You could smell this one coming. Last year, horrific reports emerged from the southern Russian republic of Chechnya that authorities were rounding up gays in detainment camps and subjecting them to torture —the first time this kind of thing has happened in Europe since Nazi Germany. Now the reign of terror is being extended to drug users and small-time dealers, who are facing grisly torture at the hands of Chechen security forces as part of the same ultra-puritanical campaign. Reports describe electric current being applied to suspects' fingertips to induce them to "confess." No one has survived such questioning without eventually admitting their crime, the victims were told.
This was brought to light by a Jan. 16 account in Britain's The Independent, which translated journalism from the Russian publication Republic, one of the courageous few free media voices in Vladimir Putin's increasingly authoritarian state. According to Republic's investigation, at least dozens and possibly hundreds of arbitrary arrests of drug suspects have been carried out in Chechnya over recent months, often resulting in torture and "extreme interrogation techniques"—in an almost an exact mirror of what was called the "gay purge."
The official number of drug arrests in Chechnya last year is given as 507, but the rate has escalated in recent months, in what appears to be a coordinated campaign of repression.
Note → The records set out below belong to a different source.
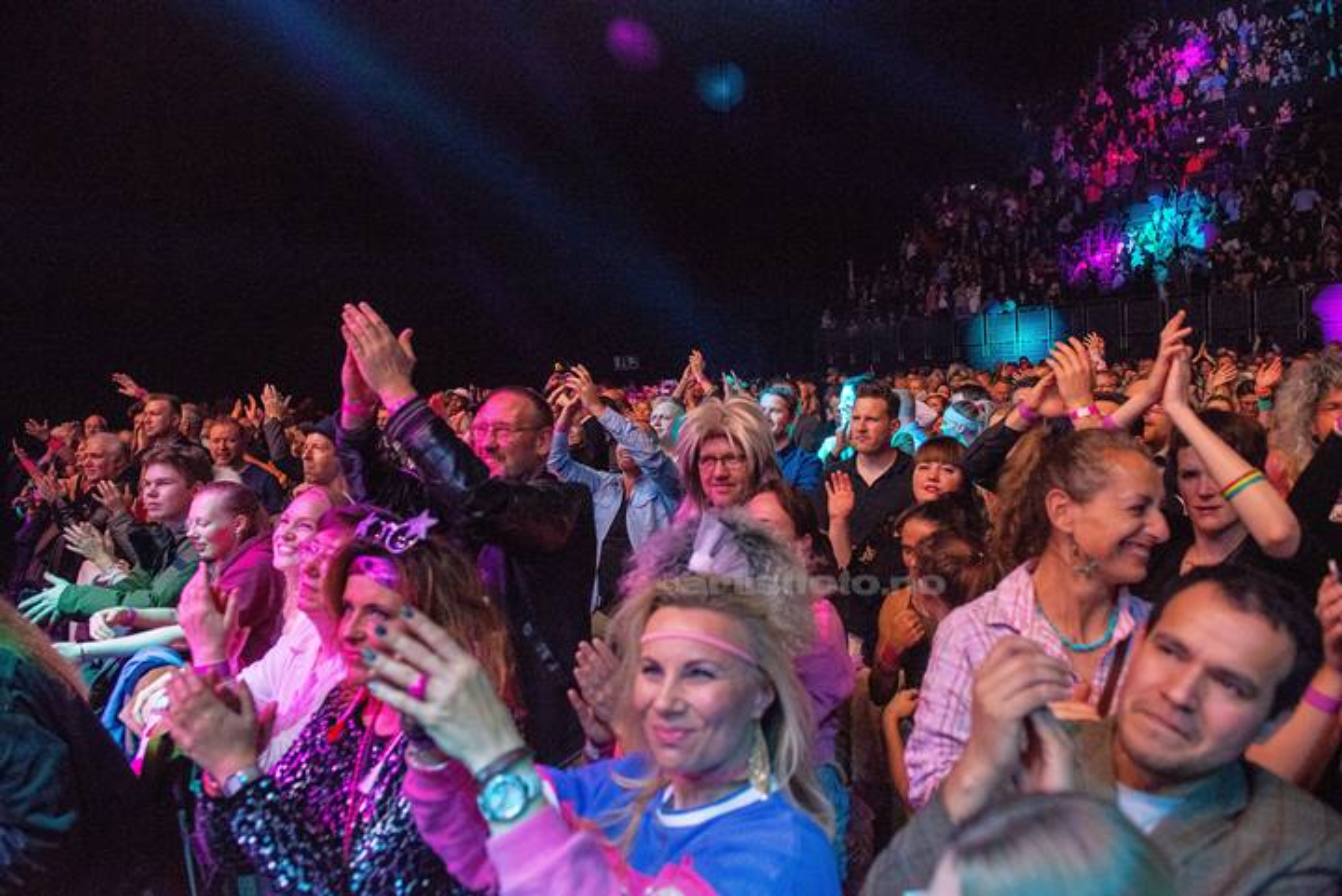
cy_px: 448
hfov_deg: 73.7
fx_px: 895
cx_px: 671
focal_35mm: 24
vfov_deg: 53.2
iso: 6400
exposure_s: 1/640
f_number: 3.5
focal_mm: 24
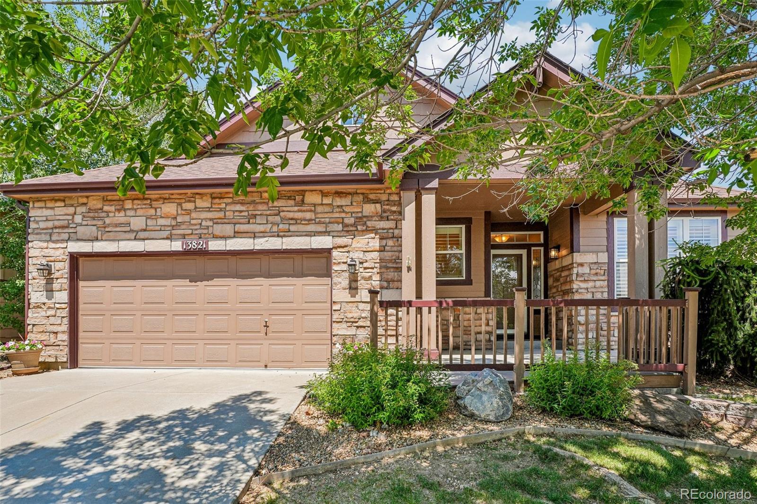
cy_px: 252
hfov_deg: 95.0
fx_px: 347
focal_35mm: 16
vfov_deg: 72.0
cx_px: 378
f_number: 8
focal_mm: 11
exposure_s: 1/125
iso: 100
Chechnya's President Ramzan Kadyrov, a key ally of Putin, won Moscow's support by putting down the Islamist insurgents and separatists in the Caucasus republic. But Kadyrov's regime is being given free rein to impose his own brand of Islamist rule in Chechnya as the price of his loyalty to Moscow. Ironically (if predictably), his rhetoric conflates drug-users and jihadi terrorists (who are, needless to say, just as zealously anti-drug as he is).
"It is one and the same thing," he proclaimed in one speech. "The drug user is no less of a source of evil than the terrorist, because he hooks the youth into dependence, and they are the future of our republic."
In September 2016, Kadyrov called on his security forces to kill drug users on sight—a stance also being popularized by such figures as the Philippines' would-be dictator Rodrigo Duterte.
"Shoot them, to hell with them," he was quoted as saying. "Nothing matters—the law, no law. Shoot them, do you understand? As-salaam Alaikum! That's law for you!" (Salaam Alaikum is Arabic for farewell, or "Go in peace"—obviously intended with sinister sarcasm here.)
Also predictably, it seems like many of those detained and tortured as drug suspects are actually critics of the Kadyrov regime. This certainly seems to be the case in the Jan. 9 arrest of Oyub Titiev, 60, one of Chechnya's most prominent human rights activists. Police say they found 180 grams of cannabis in his car.
Human Rights Watch calls the marijuana charges against Titiev "blatantly fabricated," and expresses fears for his safety. HRW notes that Titiev took over leadership of human rights organization Memorial after the 2009 kidnapping and murder of his colleague in the group, Natalia Estemirova. And a week after Titiev's arrest, masked assailants set fire to Memorial's local office in Ingushetia—a 90-minute drive from Chechnya's capital Grozny, destroying most of it.
Also after Titiev's arrest, Chechen police harassed the landlord of Memorial's Grozny office, warning her, "Don't you know who you're renting to?" And right on cue, Kadyrov unleashed a stream of invective against Memorial, calling them hired "snitches" and "enemies of the people" who "have no Motherland, no ethnicity, no religion…" For good measure, he added: "Well, I will tell you how we are going to break the spine of our enemies."
Finally, in case there was any ambiguity that Titiev's pot bust was anything other than political persecution, someone set fire to the car of one of Memorial's drivers. This attack was accompanied by repeated text messages to Memorial's mobile phone saying, "You're walking on the edge of the abyss. Shut down! Next time we’ll burn your office, with you inside. The car is just a warning."
Just to complete the sense of deja vu, Human Rights Watch also notes that after the "gay purge" last year, Chechnya’s official news agency, Grozny Info, quoted numerous local commentators bashing the newspaper that broke that story, Novaya Gazeta as "enemies" of Chechnya and Russia, accusing them of attempting to "foster sodomy," and undermine "traditional values."
After more than a decade of ruling Chechnya, Kadyrov has transformed the republic into what some call "a totalitarian state within a state." If the petty little police state in the Chechen Republic is any indication of where Putin's Russia is headed generally, tokers, gays and cultural non-conformists as well as political dissidents had better beware.